■ **Recorded data**:
= = = = = = =
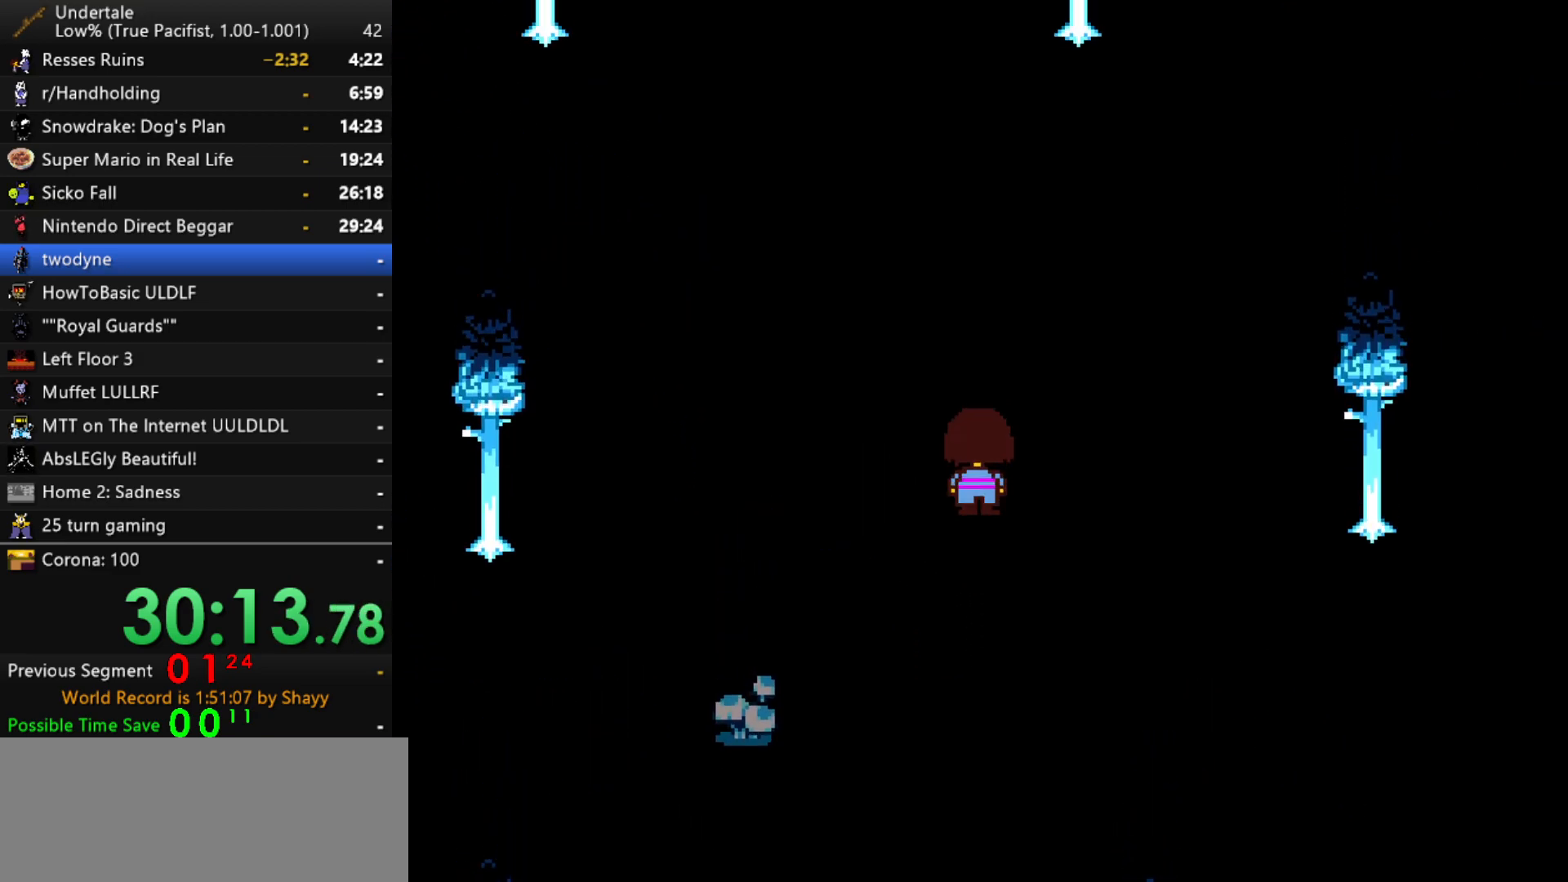
{"keys": ["right", "up"], "events": []}
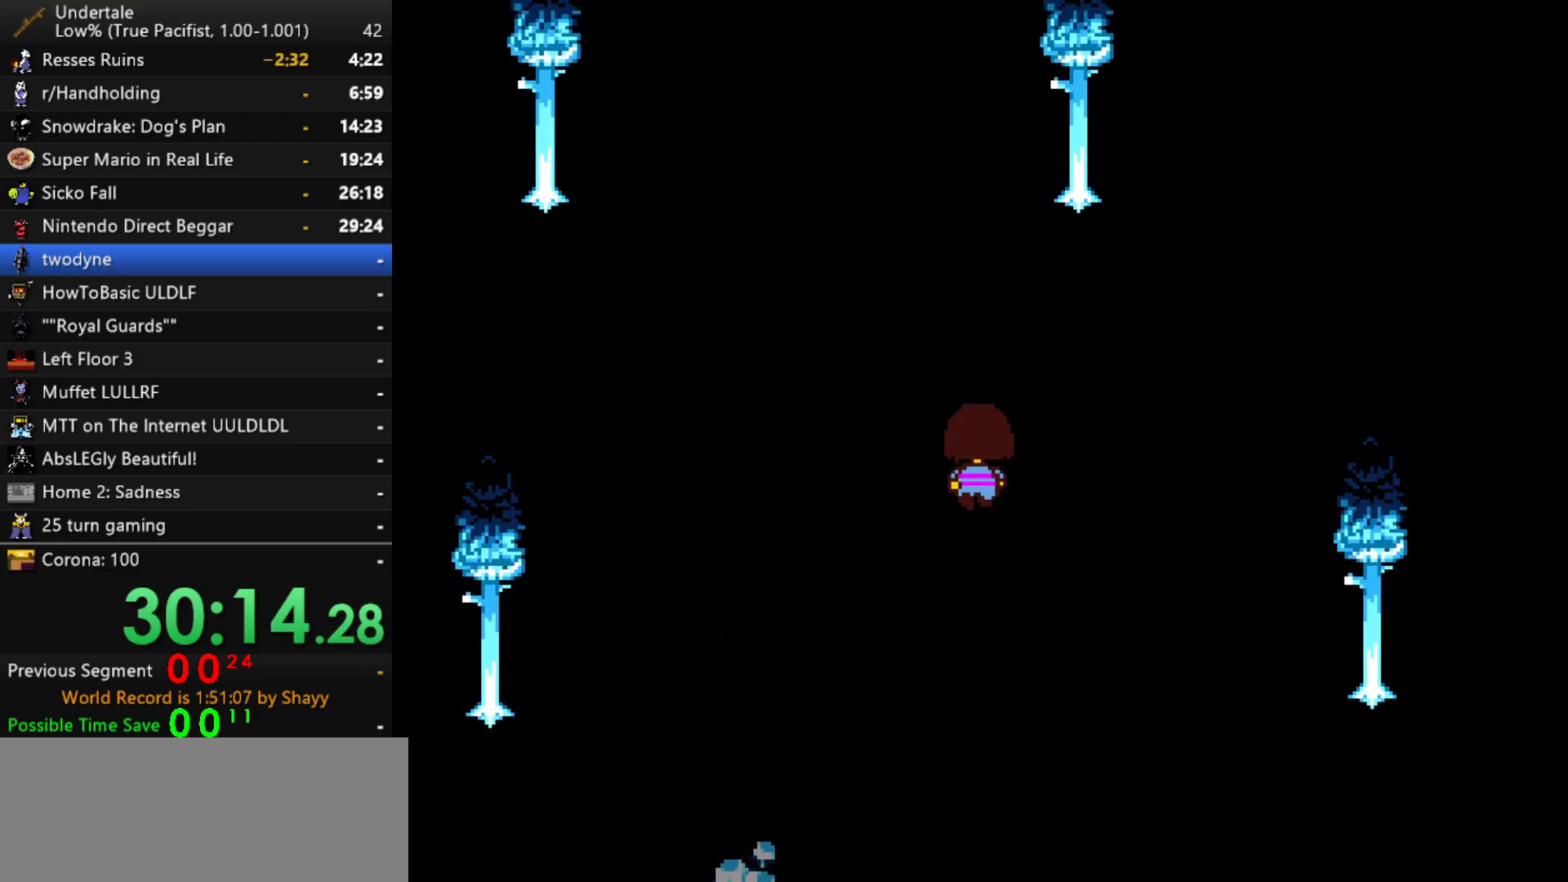
{"keys": ["right", "up"], "events": []}
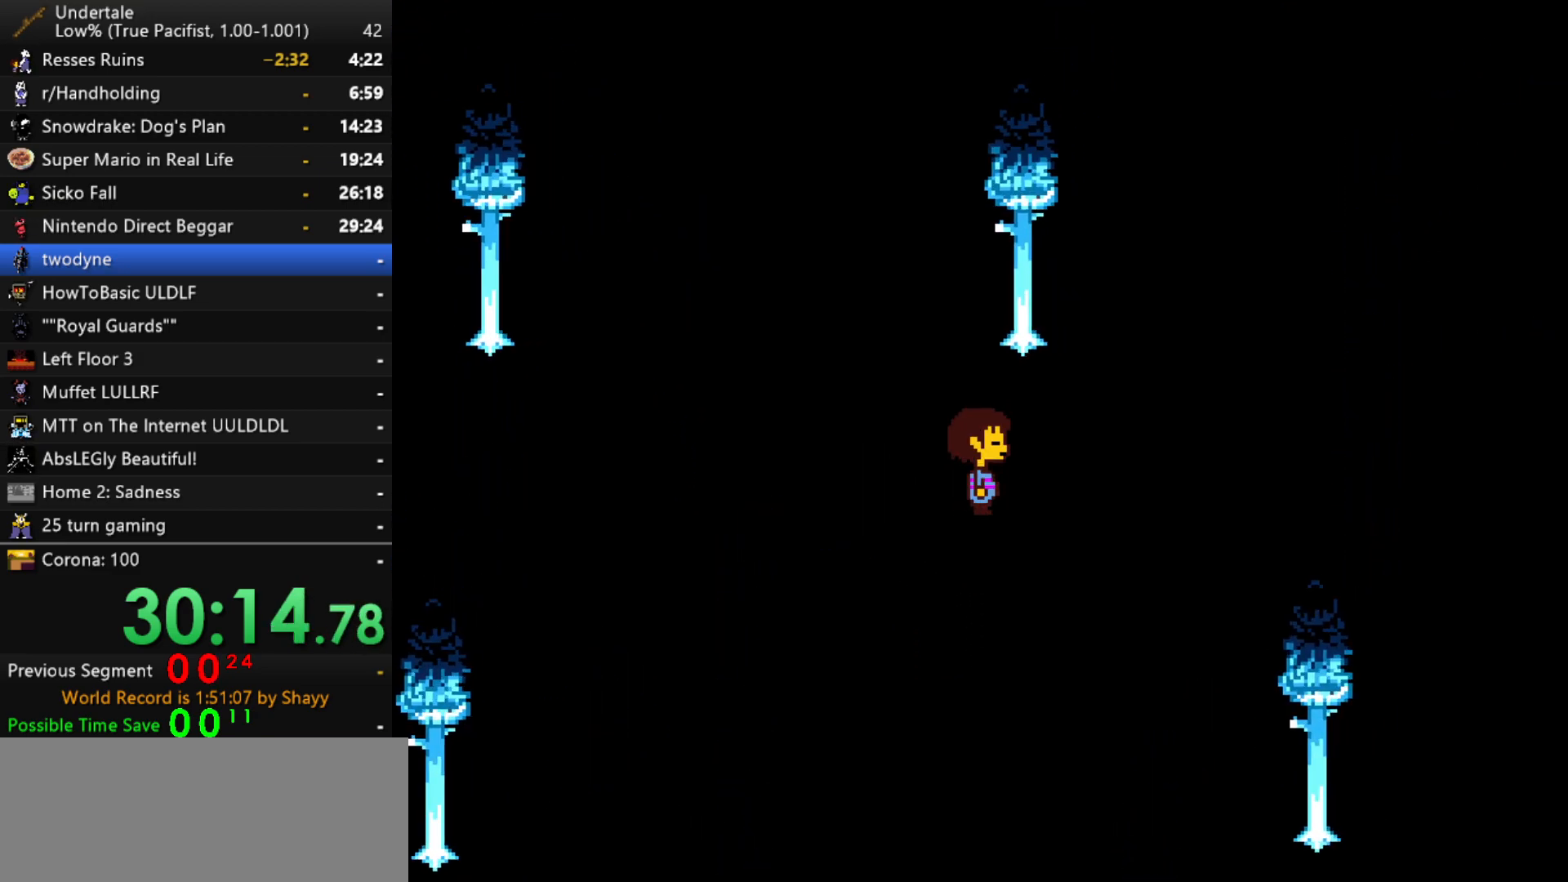
{"keys": ["right", "up"], "events": []}
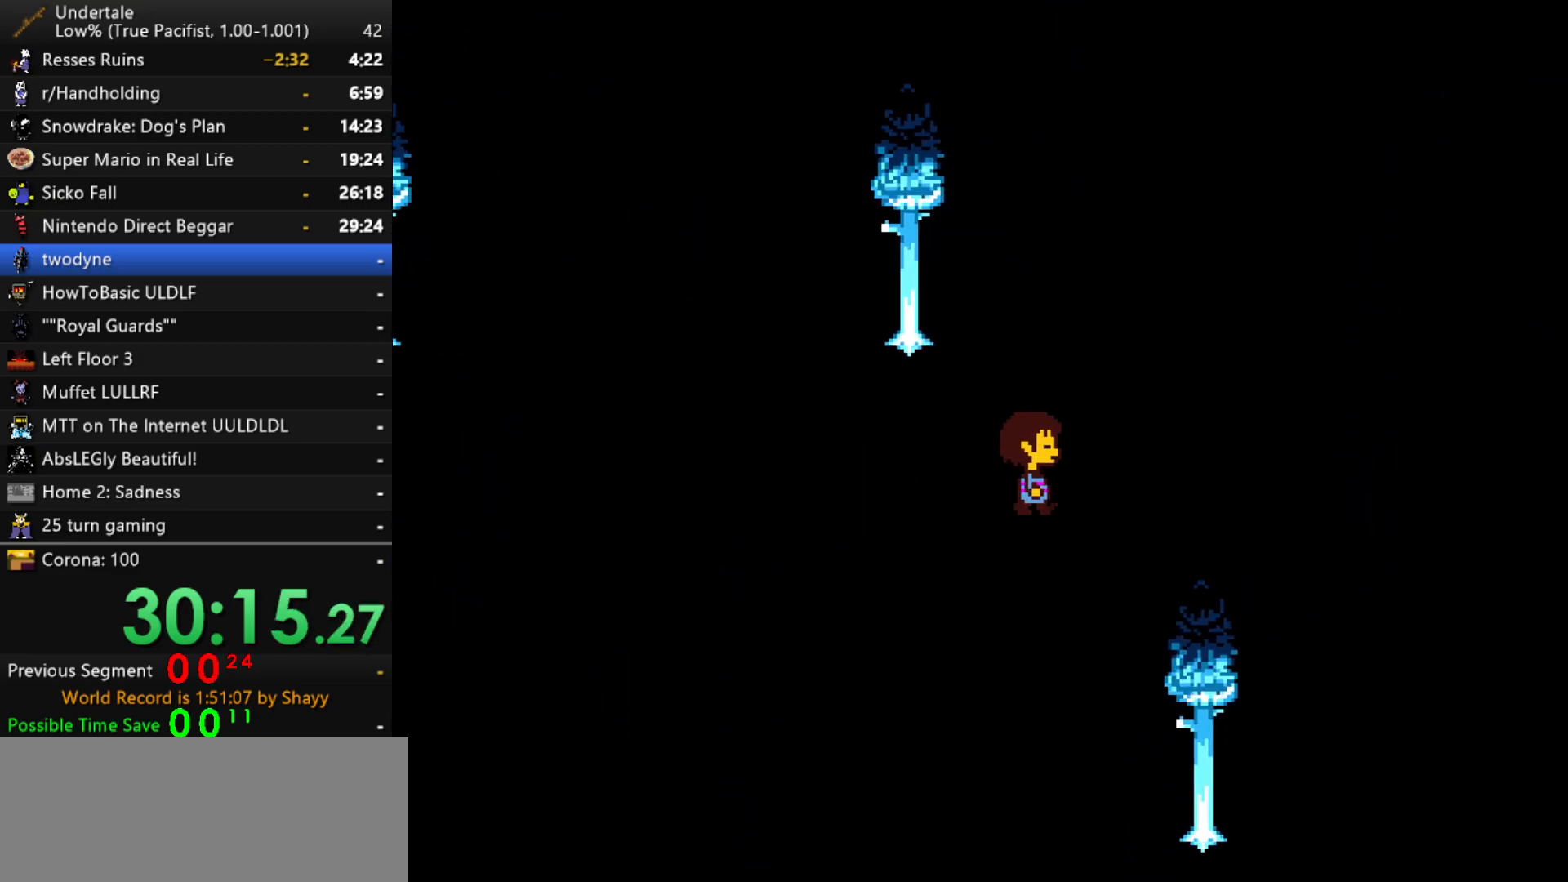
{"keys": ["right", "up"], "events": []}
= = = = = = =
■ **The problem**: Set down the complete material exactly, but do not include the images.

■ **Written solution**:
{"keys": ["right", "up"], "events": []}
{"keys": ["right", "up"], "events": []}
{"keys": ["right", "up"], "events": []}
{"keys": ["right", "up"], "events": []}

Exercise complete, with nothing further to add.